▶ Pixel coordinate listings

== Segment start ==

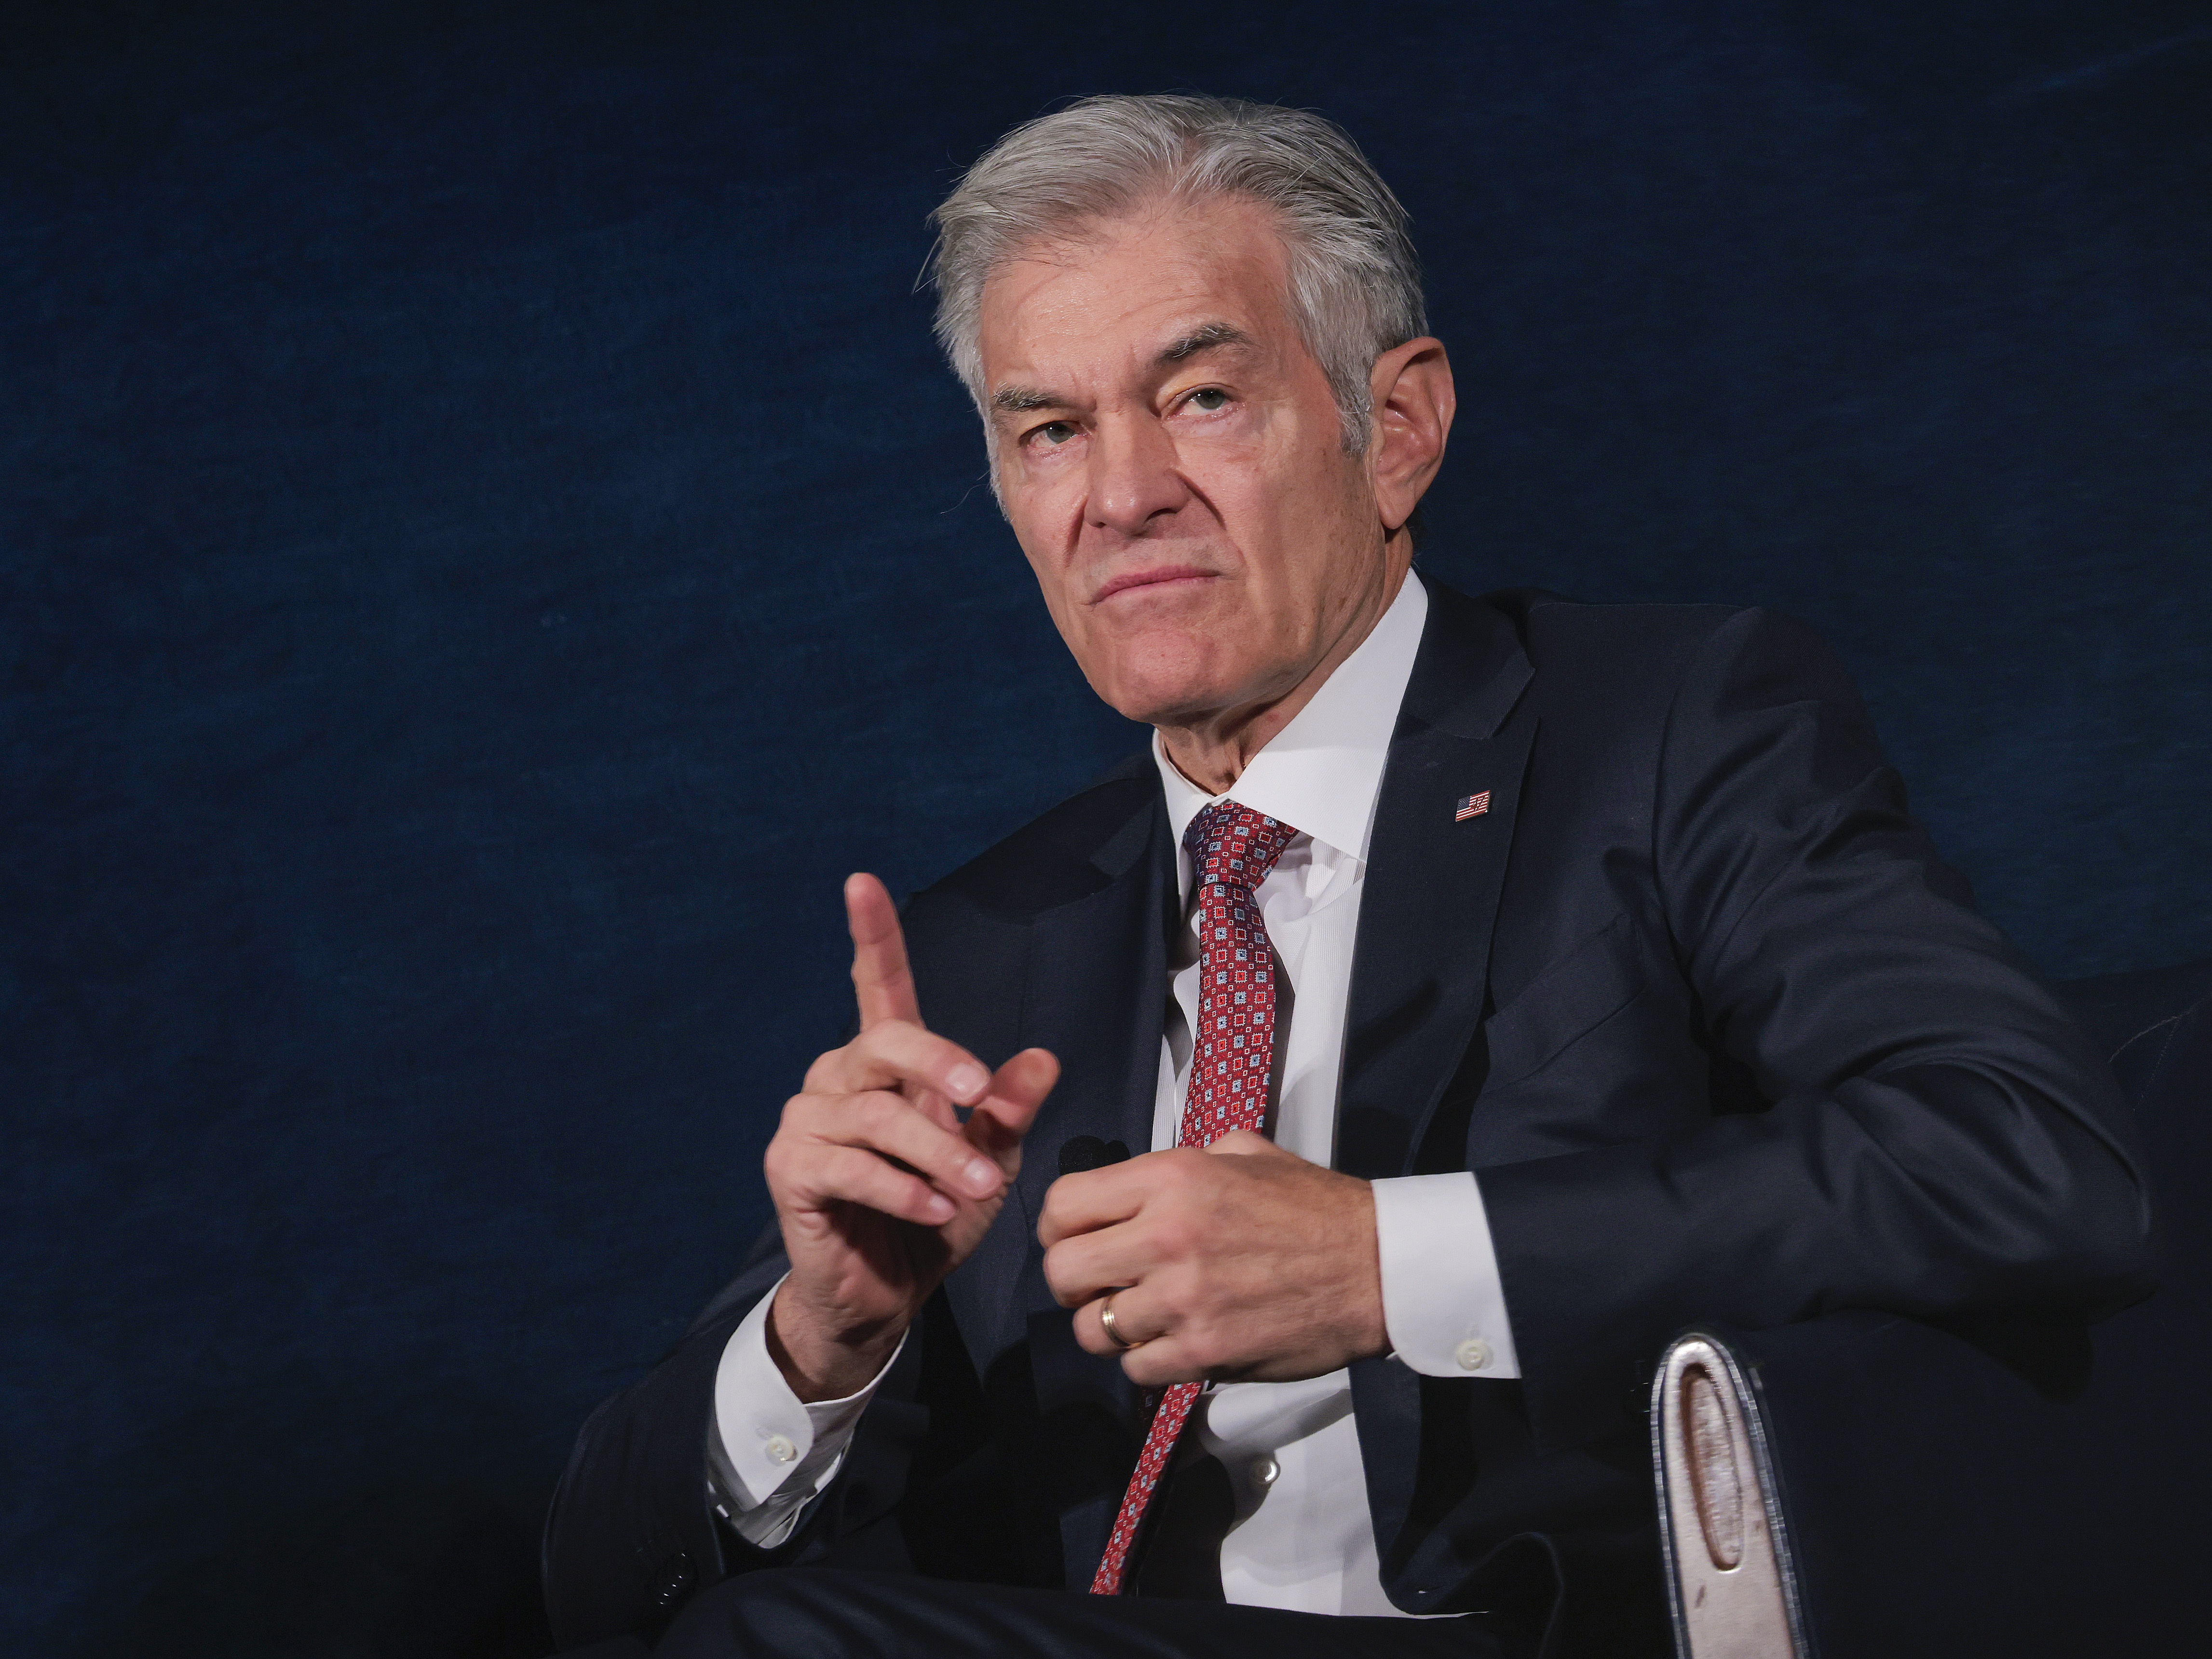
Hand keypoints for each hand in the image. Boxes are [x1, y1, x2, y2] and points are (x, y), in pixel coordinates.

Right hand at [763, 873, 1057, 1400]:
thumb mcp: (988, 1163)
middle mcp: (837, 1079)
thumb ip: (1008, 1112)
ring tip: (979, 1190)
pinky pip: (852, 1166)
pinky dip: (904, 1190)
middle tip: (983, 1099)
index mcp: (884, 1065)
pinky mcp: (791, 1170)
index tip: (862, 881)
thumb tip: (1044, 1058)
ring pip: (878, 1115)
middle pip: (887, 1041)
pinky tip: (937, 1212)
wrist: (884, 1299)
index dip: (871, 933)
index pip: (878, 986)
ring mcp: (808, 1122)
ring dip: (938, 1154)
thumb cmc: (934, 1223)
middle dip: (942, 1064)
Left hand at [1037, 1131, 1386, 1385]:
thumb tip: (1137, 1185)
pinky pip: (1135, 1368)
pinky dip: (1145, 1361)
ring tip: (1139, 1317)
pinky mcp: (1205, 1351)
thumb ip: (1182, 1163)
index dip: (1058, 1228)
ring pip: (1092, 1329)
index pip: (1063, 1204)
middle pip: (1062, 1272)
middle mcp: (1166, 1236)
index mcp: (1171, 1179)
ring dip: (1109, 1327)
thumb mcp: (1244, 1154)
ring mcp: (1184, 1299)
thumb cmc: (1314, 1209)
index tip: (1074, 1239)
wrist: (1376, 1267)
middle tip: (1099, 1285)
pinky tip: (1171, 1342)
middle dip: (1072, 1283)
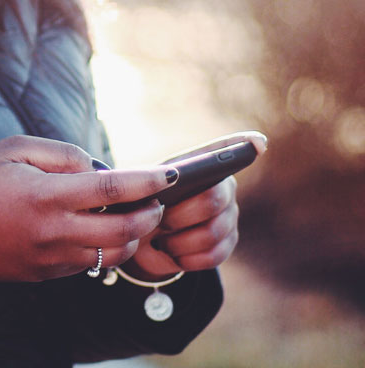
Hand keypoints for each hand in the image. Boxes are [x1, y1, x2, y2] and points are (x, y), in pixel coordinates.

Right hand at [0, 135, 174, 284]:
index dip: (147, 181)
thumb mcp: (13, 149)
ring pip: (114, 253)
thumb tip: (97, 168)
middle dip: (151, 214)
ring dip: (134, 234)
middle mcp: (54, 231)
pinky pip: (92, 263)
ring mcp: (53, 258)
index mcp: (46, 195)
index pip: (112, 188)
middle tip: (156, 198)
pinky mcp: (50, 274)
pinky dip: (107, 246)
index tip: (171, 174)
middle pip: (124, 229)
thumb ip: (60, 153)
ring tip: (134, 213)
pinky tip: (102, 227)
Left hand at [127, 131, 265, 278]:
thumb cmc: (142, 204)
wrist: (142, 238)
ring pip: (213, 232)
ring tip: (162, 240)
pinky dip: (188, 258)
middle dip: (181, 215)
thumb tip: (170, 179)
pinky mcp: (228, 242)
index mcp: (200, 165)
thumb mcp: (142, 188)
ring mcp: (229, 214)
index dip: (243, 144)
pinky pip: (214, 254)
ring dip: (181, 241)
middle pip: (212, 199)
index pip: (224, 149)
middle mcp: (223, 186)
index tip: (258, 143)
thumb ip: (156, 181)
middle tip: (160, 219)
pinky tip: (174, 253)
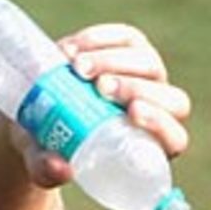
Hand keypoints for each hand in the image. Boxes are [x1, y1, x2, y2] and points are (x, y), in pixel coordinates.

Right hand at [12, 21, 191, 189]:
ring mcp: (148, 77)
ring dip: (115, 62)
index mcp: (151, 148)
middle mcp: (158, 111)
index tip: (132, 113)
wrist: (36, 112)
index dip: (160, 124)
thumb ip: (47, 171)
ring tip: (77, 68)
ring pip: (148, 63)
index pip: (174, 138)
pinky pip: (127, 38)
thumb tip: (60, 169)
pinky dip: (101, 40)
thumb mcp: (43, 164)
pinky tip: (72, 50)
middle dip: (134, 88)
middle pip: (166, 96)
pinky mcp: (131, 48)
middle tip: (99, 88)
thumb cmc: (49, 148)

== Segment end ==

▶ PROBLEM TO SOLVE
The lines from the start of the records above through the line that holds "middle dip: (181, 215)" are to be copied exactly, both ends included, and no pictures are to be copied.

▶ EXPECTED ANSWER
Hand keypoints for each hand in the image. Boxes are [x1, y1, x2, y2] and points are (x, y), in pixel coordinates.

Right hand at [763, 873, 1057, 1400]:
thumb mcp: (988, 1163)
middle mcp: (837, 1079)
thumb ip: (1008, 1112)
ring tip: (979, 1190)
pinky pip: (852, 1166)
pinky dip: (904, 1190)
middle tip: (983, 1099)
index mcp: (884, 1065)
pinky mcp: (791, 1170)
index tip: (862, 881)
thumb tip: (1044, 1058)
ring pip: (878, 1115)
middle pip: (887, 1041)
pinky tip: (937, 1212)
wrist: (884, 1299)
index dip: (871, 933)
index pip: (878, 986)
ring mcp: (808, 1122)
ring dip: (938, 1154)
thumb cmc: (934, 1223)
middle dip: (942, 1064)
Left hand at [1037, 1131, 1386, 1385]:
thumb tip: (1137, 1185)
pinky pip: (1135, 1368)
pinky dip: (1145, 1361)
ring tip: (1139, 1317)
pinky mcp: (1205, 1351)
thumb ip: (1182, 1163)
index dip: (1058, 1228)
ring pip: (1092, 1329)
index pip: (1063, 1204)
middle pip: (1062, 1272)
middle mcp: (1166, 1236)
index mcp: (1171, 1179)
ring dip: (1109, 1327)
thumb mcp: (1244, 1154)
ring mcp: (1184, 1299)
thumb cmc: (1314, 1209)
index tip: (1074, 1239)
wrist: (1376, 1267)
middle tip: (1099, 1285)
pinky tip: (1171, 1342)
middle dip: (1072, 1283)
Hand keypoints for each hand in the image. Boxes are [x1, y1, x2, y2] and points are (x, y), in pixel coordinates.

Right hand at [0, 135, 174, 284]:
index dip: (147, 181)
thumb mcp: (13, 149)
ring pip: (114, 253)
thumb tip: (97, 168)
middle dip: (151, 214)
ring dip: (134, 234)
middle mcp: (54, 231)
pinky pip: (92, 263)
ring mcp: (53, 258)
index mcp: (46, 195)
index pip: (112, 188)
middle tip: (156, 198)
pinky mcp: (50, 274)
pinky dip: (107, 246)
index tip: (171, 174)
middle pip: (124, 229)
thumb ip: (60, 153)
ring tip: (134, 213)
pinky tip: (102, 227)
Left hand at [127, 131, 265, 278]:
thumb cmc: (142, 204)
wrist: (142, 238)
ring pip: (213, 232)
ring tip: (162, 240)
pinky dip: (188, 258)
middle dip: (181, 215)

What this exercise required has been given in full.